# WHAT YOU SHOULD DO
Give the lines again exactly as they appear, beginning at the one with "Sign up to our newsletter" and ending at the last line of the records.

# DATA TO PROCESS

Start of Block

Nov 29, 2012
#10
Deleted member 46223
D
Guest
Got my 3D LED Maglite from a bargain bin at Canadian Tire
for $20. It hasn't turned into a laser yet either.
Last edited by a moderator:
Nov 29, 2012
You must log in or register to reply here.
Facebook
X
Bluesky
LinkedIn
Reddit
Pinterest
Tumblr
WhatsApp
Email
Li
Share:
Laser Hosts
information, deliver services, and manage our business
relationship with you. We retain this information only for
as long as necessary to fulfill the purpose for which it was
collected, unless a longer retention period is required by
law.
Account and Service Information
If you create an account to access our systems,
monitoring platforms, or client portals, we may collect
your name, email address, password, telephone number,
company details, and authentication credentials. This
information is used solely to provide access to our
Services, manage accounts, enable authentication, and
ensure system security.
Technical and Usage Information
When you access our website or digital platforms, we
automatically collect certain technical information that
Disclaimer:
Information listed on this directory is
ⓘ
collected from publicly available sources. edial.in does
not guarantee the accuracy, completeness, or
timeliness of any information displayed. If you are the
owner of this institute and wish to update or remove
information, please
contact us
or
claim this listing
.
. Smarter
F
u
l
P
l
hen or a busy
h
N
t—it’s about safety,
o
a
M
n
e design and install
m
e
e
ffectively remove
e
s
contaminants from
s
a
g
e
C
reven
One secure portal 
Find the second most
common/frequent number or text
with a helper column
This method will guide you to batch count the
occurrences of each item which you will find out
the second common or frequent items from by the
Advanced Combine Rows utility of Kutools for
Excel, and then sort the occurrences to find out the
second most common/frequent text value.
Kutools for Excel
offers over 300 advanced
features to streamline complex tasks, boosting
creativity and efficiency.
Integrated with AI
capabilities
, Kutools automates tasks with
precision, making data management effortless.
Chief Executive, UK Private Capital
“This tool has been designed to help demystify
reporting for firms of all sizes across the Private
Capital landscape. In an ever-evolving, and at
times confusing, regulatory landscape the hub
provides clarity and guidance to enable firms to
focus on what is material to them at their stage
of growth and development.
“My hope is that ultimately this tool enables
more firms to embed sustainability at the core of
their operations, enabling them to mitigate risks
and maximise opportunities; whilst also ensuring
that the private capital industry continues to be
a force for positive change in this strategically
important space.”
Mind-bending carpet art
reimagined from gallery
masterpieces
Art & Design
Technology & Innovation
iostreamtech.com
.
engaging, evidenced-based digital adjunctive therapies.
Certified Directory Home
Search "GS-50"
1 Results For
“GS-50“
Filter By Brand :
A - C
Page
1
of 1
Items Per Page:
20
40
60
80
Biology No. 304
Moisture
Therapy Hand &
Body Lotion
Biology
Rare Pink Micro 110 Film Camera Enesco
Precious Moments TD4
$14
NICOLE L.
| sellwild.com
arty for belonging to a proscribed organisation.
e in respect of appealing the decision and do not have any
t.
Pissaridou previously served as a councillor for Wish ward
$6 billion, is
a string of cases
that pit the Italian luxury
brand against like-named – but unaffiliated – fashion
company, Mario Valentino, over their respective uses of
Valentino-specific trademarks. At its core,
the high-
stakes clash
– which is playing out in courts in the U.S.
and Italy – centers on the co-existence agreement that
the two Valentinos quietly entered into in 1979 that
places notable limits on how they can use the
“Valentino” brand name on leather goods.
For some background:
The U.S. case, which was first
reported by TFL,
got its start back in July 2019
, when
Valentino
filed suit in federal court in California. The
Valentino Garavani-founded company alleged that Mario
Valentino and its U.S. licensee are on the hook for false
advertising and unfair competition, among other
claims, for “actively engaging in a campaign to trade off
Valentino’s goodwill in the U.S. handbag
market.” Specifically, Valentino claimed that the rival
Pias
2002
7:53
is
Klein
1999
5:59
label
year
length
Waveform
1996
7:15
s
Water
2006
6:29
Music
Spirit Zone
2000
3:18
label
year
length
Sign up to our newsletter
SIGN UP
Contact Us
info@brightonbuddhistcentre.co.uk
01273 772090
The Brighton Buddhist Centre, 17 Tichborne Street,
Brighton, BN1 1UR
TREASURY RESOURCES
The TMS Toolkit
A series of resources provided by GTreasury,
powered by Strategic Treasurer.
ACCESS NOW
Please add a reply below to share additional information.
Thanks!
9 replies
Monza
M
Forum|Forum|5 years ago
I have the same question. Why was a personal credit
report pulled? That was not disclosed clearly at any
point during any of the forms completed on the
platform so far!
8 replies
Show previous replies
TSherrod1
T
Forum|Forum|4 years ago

End of Block

# SOLUTION TO THE EXERCISE
Sign up to our newsletter
SIGN UP
Contact Us
info@brightonbuddhistcentre.co.uk
01273 772090
The Brighton Buddhist Centre, 17 Tichborne Street,
Brighton, BN1 1UR
TREASURY RESOURCES
The TMS Toolkit
A series of resources provided by GTreasury,
powered by Strategic Treasurer.
ACCESS NOW
Please add a reply below to share additional information.
Thanks!
9 replies
Monza
M
Forum|Forum|5 years ago
I have the same question. Why was a personal credit
report pulled? That was not disclosed clearly at any
point during any of the forms completed on the
platform so far!
8 replies
Show previous replies
TSherrod1
T
Forum|Forum|4 years ago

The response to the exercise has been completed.